— START OF Entries shown —

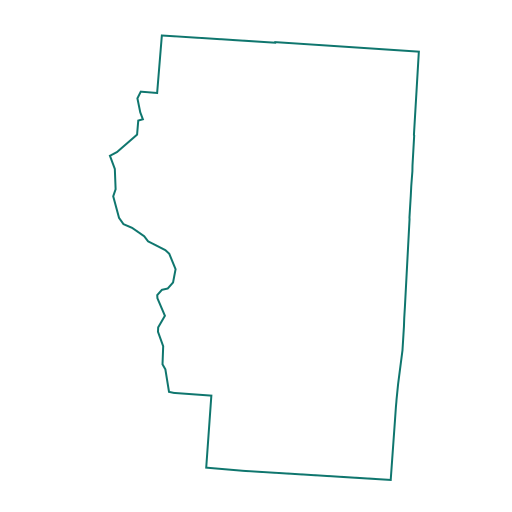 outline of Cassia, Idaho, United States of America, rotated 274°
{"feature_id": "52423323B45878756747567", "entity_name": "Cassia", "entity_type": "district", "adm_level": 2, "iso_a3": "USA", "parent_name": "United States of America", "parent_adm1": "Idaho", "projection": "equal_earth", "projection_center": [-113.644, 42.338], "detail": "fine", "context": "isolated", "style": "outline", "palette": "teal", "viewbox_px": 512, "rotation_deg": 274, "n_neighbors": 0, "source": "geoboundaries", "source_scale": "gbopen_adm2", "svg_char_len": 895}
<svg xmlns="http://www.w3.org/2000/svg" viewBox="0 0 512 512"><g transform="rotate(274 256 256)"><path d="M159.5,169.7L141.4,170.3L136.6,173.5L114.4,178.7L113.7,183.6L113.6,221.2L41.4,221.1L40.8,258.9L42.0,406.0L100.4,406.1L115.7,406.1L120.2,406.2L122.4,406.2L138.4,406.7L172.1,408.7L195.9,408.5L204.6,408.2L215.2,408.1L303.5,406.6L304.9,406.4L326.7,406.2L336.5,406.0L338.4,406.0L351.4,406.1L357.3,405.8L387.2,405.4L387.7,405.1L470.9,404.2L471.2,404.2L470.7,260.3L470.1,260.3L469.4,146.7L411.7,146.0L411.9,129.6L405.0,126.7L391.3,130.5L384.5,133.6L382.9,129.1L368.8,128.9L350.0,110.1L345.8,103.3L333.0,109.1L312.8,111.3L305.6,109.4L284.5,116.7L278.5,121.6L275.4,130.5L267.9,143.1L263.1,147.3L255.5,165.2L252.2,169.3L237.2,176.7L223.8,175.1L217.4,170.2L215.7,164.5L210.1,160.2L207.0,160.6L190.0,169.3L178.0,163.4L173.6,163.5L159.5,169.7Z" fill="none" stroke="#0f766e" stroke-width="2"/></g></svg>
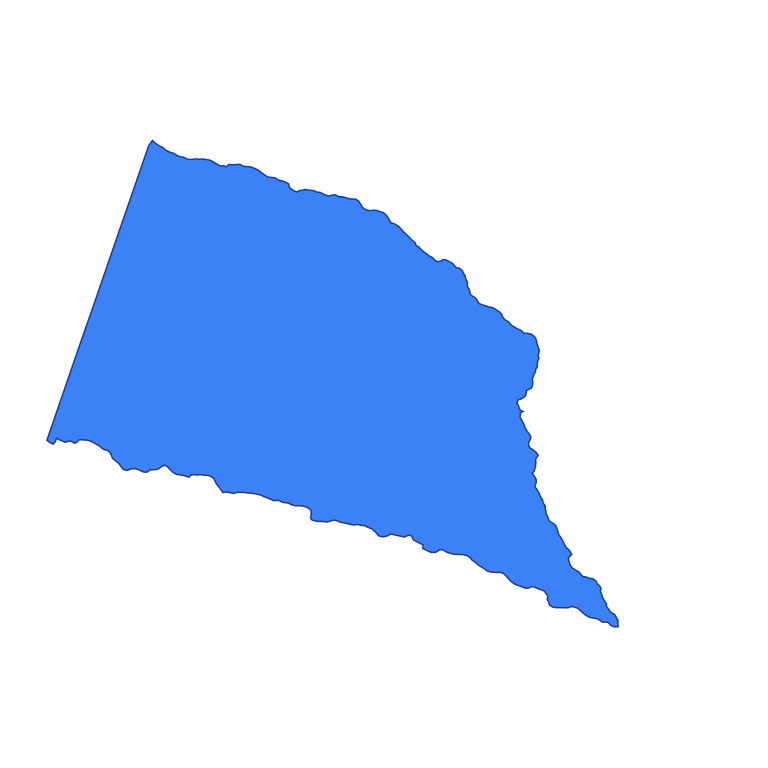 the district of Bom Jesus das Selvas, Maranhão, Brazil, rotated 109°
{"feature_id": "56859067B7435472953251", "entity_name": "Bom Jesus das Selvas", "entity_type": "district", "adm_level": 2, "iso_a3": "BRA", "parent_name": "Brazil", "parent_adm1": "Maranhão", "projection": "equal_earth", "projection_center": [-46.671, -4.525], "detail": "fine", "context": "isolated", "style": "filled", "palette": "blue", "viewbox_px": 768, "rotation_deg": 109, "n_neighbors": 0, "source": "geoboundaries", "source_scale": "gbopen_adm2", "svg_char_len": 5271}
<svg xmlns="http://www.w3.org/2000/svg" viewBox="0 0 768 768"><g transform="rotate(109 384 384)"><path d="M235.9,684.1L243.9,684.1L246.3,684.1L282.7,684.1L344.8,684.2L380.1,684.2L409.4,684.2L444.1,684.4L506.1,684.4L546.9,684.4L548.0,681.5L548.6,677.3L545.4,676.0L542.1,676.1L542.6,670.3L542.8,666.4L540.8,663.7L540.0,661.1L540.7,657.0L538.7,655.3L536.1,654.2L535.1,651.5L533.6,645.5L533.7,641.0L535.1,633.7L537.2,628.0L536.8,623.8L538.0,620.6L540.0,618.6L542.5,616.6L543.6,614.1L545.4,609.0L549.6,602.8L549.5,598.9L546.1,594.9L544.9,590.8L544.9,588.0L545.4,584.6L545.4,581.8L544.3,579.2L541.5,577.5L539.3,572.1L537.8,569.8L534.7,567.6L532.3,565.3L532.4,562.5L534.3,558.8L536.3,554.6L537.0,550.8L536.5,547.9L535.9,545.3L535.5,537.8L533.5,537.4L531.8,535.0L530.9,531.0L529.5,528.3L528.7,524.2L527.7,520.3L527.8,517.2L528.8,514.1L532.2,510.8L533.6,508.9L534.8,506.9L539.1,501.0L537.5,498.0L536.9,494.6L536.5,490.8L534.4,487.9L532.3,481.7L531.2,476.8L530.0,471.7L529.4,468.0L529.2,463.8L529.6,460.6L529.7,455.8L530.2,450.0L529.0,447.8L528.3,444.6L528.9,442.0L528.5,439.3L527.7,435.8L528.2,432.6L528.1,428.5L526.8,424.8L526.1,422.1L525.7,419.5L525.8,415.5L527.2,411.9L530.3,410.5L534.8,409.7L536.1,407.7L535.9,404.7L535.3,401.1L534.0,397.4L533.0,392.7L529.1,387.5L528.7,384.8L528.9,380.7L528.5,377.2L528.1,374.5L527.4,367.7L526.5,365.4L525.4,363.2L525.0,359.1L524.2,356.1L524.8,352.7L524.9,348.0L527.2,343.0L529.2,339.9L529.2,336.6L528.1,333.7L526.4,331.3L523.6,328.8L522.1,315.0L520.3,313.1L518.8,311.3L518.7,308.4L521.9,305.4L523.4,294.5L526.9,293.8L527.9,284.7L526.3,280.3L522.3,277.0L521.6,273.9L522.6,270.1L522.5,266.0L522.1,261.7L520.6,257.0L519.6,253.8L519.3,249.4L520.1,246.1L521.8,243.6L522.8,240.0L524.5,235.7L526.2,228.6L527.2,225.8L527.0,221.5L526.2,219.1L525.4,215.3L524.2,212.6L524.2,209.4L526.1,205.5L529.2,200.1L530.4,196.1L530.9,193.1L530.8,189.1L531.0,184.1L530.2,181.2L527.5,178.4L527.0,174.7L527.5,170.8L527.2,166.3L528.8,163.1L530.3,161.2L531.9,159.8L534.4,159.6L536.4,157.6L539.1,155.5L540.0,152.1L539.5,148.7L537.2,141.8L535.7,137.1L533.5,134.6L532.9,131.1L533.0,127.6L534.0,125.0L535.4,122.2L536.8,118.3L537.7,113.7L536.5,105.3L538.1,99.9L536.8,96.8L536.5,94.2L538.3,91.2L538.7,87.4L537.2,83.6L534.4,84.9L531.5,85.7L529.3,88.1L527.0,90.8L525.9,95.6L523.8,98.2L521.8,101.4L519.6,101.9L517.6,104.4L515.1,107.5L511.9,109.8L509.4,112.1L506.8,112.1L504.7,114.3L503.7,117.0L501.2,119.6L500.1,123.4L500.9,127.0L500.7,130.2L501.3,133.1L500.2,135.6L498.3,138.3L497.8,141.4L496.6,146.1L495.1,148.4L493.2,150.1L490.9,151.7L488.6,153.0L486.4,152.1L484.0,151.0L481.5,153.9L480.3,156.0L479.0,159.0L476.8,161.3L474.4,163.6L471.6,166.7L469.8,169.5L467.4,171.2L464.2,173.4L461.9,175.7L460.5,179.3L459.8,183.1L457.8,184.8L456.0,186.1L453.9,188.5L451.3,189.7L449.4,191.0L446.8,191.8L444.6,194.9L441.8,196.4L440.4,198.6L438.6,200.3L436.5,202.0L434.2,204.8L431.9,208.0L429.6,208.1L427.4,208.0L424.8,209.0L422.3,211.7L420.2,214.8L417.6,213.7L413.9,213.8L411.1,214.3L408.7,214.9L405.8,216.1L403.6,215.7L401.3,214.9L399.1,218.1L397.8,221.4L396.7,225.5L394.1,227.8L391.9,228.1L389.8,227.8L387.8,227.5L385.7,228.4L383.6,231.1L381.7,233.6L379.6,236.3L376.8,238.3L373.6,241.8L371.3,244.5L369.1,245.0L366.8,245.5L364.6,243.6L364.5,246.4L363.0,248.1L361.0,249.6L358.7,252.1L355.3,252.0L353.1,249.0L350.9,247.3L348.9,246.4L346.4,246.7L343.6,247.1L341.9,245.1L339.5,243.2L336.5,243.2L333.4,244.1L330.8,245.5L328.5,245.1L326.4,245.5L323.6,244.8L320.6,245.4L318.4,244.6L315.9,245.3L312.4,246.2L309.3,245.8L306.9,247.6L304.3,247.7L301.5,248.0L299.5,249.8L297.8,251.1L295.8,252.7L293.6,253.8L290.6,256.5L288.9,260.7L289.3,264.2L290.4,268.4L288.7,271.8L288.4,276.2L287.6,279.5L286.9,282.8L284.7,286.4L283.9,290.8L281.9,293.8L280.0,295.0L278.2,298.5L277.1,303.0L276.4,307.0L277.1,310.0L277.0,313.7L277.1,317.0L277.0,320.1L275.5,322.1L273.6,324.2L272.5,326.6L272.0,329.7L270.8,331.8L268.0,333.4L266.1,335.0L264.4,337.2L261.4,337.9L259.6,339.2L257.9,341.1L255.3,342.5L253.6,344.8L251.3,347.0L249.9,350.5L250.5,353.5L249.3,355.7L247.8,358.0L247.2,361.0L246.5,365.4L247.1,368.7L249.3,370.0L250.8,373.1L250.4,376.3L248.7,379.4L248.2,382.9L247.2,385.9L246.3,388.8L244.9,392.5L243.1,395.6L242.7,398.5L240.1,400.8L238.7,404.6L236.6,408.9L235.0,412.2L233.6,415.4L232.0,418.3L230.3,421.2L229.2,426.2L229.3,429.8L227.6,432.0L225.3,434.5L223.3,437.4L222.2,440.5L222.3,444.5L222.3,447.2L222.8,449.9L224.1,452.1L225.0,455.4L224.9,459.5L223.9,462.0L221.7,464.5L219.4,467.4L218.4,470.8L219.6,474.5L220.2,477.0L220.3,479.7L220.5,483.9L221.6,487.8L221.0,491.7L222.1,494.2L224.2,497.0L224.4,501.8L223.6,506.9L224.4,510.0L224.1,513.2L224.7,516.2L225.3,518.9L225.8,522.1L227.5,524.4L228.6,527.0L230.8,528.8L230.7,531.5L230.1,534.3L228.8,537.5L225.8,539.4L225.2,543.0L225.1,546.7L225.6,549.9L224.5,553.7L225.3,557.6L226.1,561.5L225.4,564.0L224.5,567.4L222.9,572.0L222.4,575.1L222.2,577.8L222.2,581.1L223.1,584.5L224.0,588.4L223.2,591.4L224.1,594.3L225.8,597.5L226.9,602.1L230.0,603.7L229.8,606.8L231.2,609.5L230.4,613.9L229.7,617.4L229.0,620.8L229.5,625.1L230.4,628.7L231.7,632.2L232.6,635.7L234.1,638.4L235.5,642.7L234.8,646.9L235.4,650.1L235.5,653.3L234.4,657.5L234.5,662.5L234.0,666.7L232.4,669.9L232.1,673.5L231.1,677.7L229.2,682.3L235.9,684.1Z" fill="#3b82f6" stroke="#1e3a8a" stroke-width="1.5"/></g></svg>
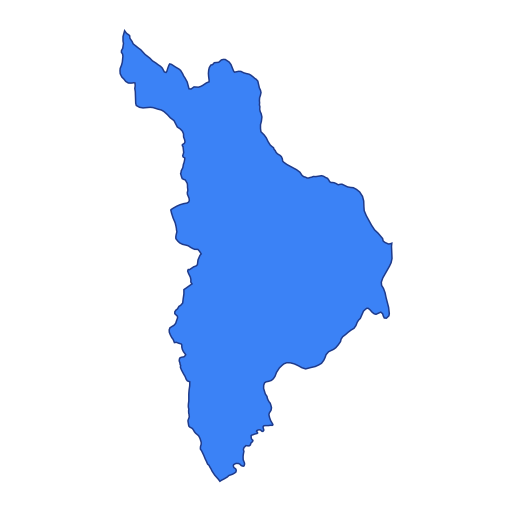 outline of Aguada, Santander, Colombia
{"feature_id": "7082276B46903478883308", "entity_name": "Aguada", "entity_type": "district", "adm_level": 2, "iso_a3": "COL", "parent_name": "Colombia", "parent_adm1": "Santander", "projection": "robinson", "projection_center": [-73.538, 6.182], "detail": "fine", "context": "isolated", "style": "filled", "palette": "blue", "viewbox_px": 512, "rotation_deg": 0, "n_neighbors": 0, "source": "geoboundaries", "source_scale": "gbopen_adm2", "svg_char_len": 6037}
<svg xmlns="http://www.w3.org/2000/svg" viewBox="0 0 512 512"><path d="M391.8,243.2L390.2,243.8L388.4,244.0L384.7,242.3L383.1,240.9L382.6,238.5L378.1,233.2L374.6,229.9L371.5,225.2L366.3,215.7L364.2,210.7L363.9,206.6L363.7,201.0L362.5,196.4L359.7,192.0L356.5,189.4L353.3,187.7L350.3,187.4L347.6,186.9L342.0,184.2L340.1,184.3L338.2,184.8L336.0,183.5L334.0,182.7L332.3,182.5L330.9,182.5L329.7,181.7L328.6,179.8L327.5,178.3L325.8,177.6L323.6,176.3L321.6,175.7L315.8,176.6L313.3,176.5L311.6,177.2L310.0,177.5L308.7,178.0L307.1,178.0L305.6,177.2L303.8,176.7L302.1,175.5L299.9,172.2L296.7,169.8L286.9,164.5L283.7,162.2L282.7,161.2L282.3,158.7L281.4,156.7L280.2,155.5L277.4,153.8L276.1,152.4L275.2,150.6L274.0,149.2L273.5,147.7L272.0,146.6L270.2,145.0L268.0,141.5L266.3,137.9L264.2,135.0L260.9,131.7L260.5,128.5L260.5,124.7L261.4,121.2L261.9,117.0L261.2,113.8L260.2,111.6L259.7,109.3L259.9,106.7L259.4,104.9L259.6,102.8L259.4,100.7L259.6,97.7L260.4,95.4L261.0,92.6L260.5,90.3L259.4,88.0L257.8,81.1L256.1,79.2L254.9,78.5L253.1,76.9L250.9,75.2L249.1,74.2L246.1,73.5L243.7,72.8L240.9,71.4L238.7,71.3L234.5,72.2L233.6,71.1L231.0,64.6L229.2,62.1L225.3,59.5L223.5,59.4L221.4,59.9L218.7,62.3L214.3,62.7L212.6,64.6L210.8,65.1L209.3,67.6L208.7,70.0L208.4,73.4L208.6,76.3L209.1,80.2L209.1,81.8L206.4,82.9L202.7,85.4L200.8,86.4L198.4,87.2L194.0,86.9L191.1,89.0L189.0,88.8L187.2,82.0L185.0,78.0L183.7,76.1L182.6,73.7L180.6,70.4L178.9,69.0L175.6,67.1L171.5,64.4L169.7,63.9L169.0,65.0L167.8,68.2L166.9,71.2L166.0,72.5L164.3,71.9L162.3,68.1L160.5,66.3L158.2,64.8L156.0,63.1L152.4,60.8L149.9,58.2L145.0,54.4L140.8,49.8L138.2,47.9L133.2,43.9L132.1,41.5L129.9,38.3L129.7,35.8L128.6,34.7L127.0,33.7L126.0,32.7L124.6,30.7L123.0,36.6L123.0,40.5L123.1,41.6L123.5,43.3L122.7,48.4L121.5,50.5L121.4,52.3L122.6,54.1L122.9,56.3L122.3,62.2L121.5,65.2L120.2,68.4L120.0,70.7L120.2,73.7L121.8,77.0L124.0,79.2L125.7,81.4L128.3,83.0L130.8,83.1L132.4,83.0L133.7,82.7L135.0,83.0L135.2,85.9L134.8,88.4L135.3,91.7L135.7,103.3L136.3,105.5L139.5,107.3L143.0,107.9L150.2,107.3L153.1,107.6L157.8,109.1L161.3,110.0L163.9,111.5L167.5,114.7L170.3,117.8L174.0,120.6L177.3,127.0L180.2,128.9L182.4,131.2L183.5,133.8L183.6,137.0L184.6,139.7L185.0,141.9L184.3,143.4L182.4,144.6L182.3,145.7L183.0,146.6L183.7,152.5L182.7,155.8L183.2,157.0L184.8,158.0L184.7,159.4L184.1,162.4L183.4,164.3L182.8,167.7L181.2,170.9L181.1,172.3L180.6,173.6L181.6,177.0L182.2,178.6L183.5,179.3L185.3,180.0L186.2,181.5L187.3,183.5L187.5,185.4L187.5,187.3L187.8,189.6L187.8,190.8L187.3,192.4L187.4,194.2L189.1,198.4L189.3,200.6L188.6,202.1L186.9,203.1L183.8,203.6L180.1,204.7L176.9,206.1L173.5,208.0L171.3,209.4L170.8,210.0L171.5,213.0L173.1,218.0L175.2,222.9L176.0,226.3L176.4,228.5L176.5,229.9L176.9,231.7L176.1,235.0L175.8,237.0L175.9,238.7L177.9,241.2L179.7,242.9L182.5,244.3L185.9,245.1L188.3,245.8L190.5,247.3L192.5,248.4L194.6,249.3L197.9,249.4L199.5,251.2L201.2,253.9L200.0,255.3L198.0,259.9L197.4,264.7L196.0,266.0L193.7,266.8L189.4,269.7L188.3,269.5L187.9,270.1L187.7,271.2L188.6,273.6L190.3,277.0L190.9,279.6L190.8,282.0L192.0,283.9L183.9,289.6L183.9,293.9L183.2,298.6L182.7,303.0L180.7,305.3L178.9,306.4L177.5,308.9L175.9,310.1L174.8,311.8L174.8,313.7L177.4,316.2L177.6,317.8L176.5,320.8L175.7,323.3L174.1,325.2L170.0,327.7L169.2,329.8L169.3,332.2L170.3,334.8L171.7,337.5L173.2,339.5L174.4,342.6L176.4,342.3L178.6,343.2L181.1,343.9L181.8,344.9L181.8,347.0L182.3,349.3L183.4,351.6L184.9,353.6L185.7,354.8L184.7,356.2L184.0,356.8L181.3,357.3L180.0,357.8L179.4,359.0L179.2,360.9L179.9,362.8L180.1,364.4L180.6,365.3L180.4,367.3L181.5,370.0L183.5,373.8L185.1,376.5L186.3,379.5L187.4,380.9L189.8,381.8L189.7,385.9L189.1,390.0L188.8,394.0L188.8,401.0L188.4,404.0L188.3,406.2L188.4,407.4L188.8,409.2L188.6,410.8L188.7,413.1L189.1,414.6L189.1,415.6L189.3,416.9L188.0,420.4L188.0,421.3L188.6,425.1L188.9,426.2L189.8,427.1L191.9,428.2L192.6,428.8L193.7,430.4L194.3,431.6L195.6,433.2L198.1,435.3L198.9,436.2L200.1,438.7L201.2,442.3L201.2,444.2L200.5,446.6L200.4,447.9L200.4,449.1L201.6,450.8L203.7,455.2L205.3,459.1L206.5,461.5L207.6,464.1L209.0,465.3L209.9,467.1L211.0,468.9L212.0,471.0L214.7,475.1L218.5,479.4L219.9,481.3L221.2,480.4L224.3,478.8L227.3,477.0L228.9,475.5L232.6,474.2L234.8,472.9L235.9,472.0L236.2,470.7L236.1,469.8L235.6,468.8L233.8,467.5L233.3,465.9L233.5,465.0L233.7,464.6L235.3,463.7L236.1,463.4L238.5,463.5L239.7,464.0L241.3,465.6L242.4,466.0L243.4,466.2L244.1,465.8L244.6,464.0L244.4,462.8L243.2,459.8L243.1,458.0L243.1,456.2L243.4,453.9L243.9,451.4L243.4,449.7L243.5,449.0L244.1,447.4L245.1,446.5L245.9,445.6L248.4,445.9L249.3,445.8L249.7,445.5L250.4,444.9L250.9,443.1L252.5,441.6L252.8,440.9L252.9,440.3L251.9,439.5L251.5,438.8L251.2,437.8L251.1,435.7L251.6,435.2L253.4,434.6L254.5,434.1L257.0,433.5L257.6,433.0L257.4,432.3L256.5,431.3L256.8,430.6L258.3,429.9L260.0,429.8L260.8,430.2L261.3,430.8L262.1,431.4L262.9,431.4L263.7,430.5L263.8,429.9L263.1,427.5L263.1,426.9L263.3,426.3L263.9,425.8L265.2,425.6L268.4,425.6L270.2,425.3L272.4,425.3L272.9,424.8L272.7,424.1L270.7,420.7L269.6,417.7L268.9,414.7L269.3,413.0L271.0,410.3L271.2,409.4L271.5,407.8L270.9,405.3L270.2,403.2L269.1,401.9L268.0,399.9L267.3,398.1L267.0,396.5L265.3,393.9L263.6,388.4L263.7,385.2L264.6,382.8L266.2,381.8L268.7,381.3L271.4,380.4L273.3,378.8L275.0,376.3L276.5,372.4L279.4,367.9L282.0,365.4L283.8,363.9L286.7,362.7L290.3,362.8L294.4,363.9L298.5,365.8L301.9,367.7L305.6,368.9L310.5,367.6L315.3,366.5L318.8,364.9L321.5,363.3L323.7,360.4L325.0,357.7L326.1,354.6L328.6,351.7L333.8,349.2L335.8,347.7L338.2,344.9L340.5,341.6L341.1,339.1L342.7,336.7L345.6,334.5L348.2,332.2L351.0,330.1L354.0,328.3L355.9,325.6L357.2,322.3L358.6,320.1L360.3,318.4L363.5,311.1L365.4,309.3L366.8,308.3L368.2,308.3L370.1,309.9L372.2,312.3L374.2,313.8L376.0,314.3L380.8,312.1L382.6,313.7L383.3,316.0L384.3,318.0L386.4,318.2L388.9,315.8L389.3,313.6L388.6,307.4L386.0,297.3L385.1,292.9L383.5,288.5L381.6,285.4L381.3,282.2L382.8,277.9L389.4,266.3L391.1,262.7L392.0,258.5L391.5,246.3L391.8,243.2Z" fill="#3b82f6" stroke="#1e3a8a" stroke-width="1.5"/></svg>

— END OF Entries shown —

Given instruction: Rewrite the entries from the first line up to and including the line containing "the district of", replacing "rotated" with "turned" and changing nothing else. Give only those lines, without the pictures.

Task output:
 outline of Cassia, Idaho, United States of America, turned 274°
{"feature_id": "52423323B45878756747567", "entity_name": "Cassia", "entity_type": "district", "adm_level": 2, "iso_a3": "USA", "parent_name": "United States of America", "parent_adm1": "Idaho", "projection": "equal_earth", "projection_center": [-113.644, 42.338], "detail": "fine", "context": "isolated", "style": "outline", "palette": "teal", "viewbox_px": 512, "rotation_deg": 274, "n_neighbors": 0, "source": "geoboundaries", "source_scale": "gbopen_adm2", "svg_char_len": 895}
<svg xmlns="http://www.w3.org/2000/svg" viewBox="0 0 512 512"><g transform="rotate(274 256 256)"><path d="M159.5,169.7L141.4,170.3L136.6,173.5L114.4,178.7L113.7,183.6L113.6,221.2L41.4,221.1L40.8,258.9L42.0,406.0L100.4,406.1L115.7,406.1L120.2,406.2L122.4,406.2L138.4,406.7L172.1,408.7L195.9,408.5L204.6,408.2L215.2,408.1L303.5,406.6L304.9,406.4L326.7,406.2L336.5,406.0L338.4,406.0L351.4,406.1L357.3,405.8L387.2,405.4L387.7,405.1L470.9,404.2L471.2,404.2L470.7,260.3L470.1,260.3L469.4,146.7L411.7,146.0L411.9,129.6L405.0,126.7L391.3,130.5L384.5,133.6L382.9,129.1L368.8,128.9L350.0,110.1L345.8,103.3L333.0,109.1L312.8,111.3L305.6,109.4L284.5,116.7L278.5,121.6L275.4,130.5L267.9,143.1L263.1,147.3L255.5,165.2L252.2,169.3L237.2,176.7L223.8,175.1L217.4,170.2L215.7,164.5L210.1,160.2L207.0,160.6L190.0,169.3L178.0,163.4L173.6,163.5L159.5,169.7Z" fill="none" stroke="#0f766e" stroke-width="2"/></g></svg>
 the district of Bom Jesus das Selvas, Maranhão, Brazil, turned 109°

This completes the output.